Saturday, June 16, 2018

Somebody's Rock Pile

From a 6'x6' clearing
While digging out the fourth quadrant of my backyard garden,* I encountered a larger-than-normal concentration of rocks and stones.

The area's known as a major rock depository, from when glaciers melted — dumping enormous quantities of rock from Canada right where future farmers would be sure to encounter it.** 

Whenever I turn a space for any reason in the yard, it turns into an excavation project pretty quickly. We're used to that up here. But the rocks I discover are usually fairly large and not all that numerous.
Failed arrowheads?

When I started in on this last section, I noticed something quite different: the shovel would not even enter the turf before meeting rocks. What I've apparently discovered is somebody else's rock pile. Perhaps the same area I chose to farm on was somebody else's choice years ago. What I've stumbled upon is where all those rocks from the rocky field ended up.

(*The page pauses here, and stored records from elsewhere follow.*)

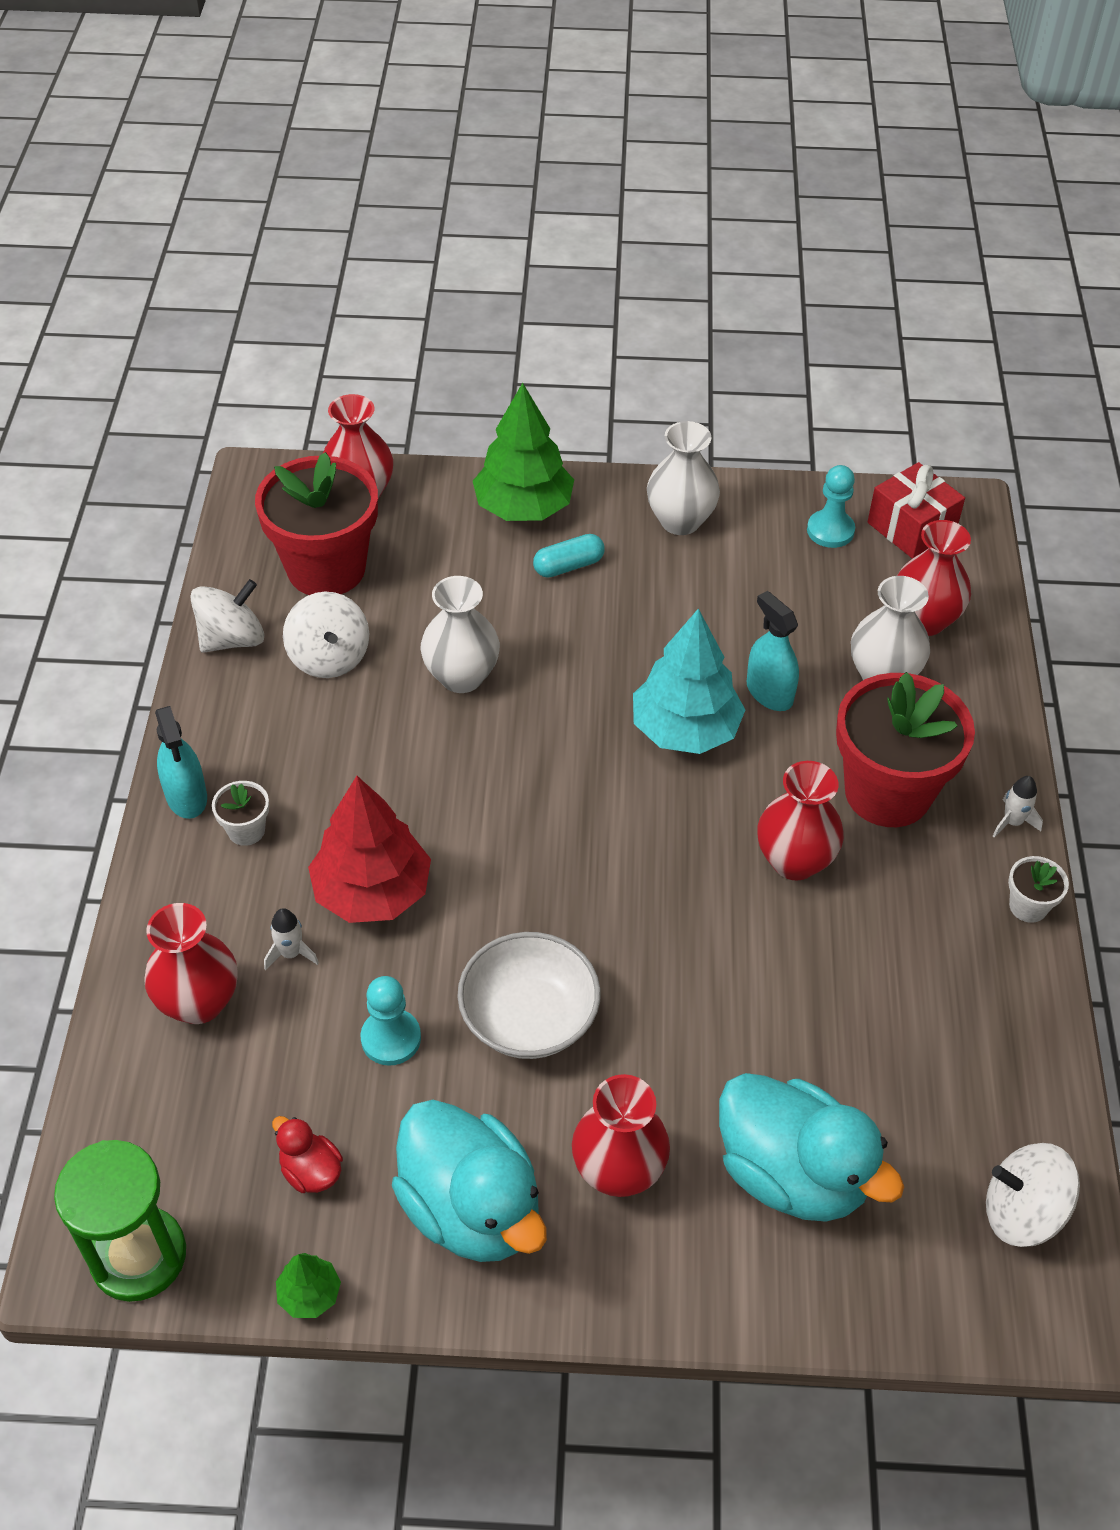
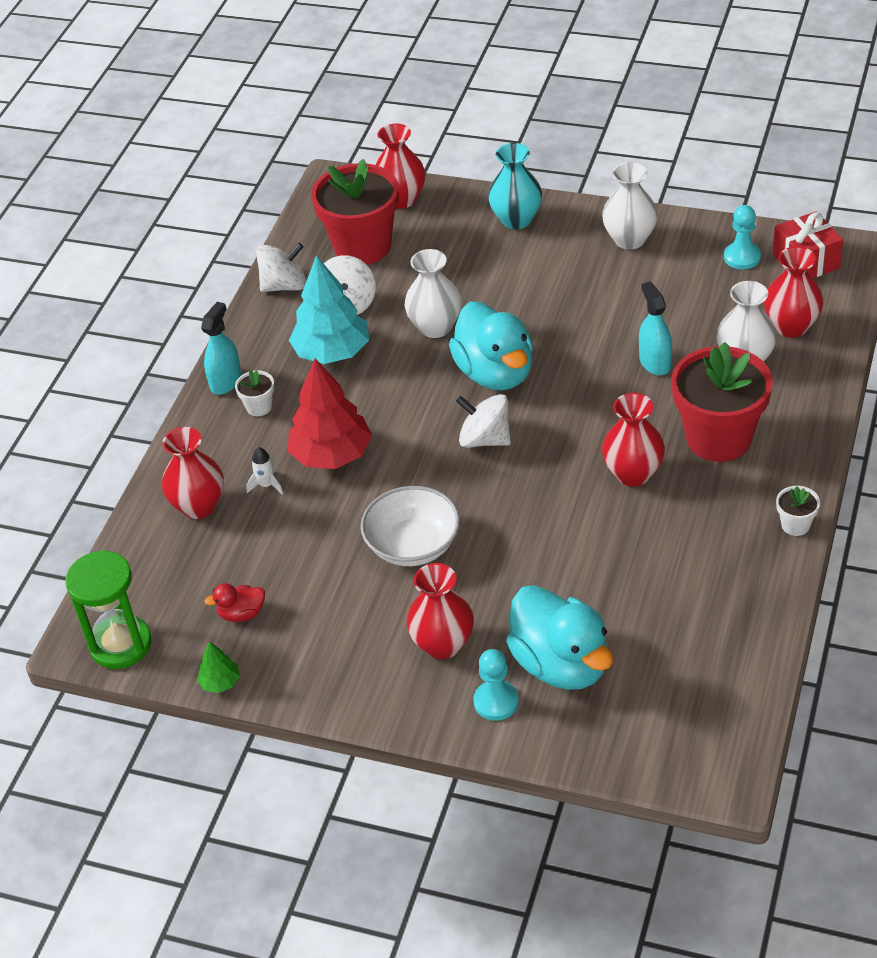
camera: 20 degrees right, 5 degrees down
(186, 796) = (226, 381): turquoise spray bottle -> turquoise spray bottle turned 150 degrees counterclockwise
(311, 1171) = (242, 614): red duck -> red duck turned 75 degrees counterclockwise
(391, 1038) = (317, 545): turquoise pawn -> turquoise pawn (496, 702)
(471, 1208) = (338, 651): turquoise duck -> turquoise duck (495, 373)
(523, 508) = (516, 219): green tree -> turquoise vase
(568, 566) = (536, 262): turquoise capsule -> none
(685, 729) = (584, 379): turquoise tree -> turquoise tree (332, 352)
(1012, 822) = (806, 469): white rocket -> none
(1022, 1212) = (715, 712): white spinning top -> white spinning top (485, 439)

It's a relatively flat area, low enough to capture rainwater, just up from the Passumpsic River  located at a corner of two roads that most likely were Indian trails before they became major thoroughfares.

I'm finding rocks that might make good tools  not projectiles or arrowheads (unless failed ones), but other tools that might be involved in agrarian pursuits. Tools designed for cutting, scraping, clearing, etc.***

Problem is, I'm not an expert on these things and my "confirmation bias" might get in the way. Next step is to show curious items to people who might know how to interpret them better.



*each part of which is about 6'x6'.
**Vermont itself is known as such a rocky place that much of the outward migration in the mid- to late-1800s was about finding rock-free places to farm out west.
***most of the resources I've found so far emphasize projectiles (more sexy?) and don't have much on other types of tools native peoples might have used.